Xandria Phillips
Ode to a Vibrator Left On All Night
In her absence, my hunger for hum
and throttle was enough to deal a cool
-girl parlor trick. An active shotgun,
I drove a stick through the yellow veins
of Accra, while a man’s feet pulsed
the gas and punched the clutch. I knew
the sound preceding the engine’s
threat to tear through his own shirt
was a purred plea for shift. My synced
clench and lean and pluck locked gears,
as the vehicle took me somewhere the moon
couldn’t watch. I run this shit, I rationed.
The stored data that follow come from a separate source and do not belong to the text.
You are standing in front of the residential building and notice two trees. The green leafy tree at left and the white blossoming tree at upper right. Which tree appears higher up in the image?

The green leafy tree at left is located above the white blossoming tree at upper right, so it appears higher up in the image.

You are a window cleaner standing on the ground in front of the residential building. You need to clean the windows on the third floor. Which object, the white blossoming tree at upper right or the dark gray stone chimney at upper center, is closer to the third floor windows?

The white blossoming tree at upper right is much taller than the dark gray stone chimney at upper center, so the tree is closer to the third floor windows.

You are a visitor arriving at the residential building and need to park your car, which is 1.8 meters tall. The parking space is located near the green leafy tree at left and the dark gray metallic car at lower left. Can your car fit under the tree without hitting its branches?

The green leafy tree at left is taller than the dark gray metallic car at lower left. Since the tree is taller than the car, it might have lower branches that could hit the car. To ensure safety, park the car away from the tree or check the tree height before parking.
Remember the animal that after escaping,
returns to captivity. Choice crushed my
body into shapewear. Want for motion
free of direction folded me into cars
with strangers. I want when I want, and then
I wish for corrosion. This man and I both
nameless as rust in scrap metal garages
of memory. I am too versed
to lavish praise on stamina alone,
but I must admit, my girl has bars.
Last night, I tell myself, was a First
World fumble, a misstep at battery’s
expense because it’s easier to never
consider the sentience of a pleasure
machine. How her trembling must have
lullabied my drunk tongue drilling itself
on the intricacies of sexual decorum
even in sleep; how she may have throbbed
all night beside me, anticipating her
own reciprocal and tender invasion.
Xandria Phillips is the author of Reasons For Smoking, which won the the 2016 Seattle Review chapbook contest judged by Claudia Rankine. She hails from rural Ohio where she was raised on corn, and inherited her grandmother’s fear of open water. Xandria is Winter Tangerine‘s associate poetry editor, the curator of Love Letters to Spooks, and the poetry editor at Honeysuckle Press. She has received fellowships from Cave Canem and Callaloo. Her poetry has recently been published in Beloit Poetry Journal, West Branch, Nashville Review, Nepantla, Gigantic Sequins, The Journal, The Offing, and elsewhere.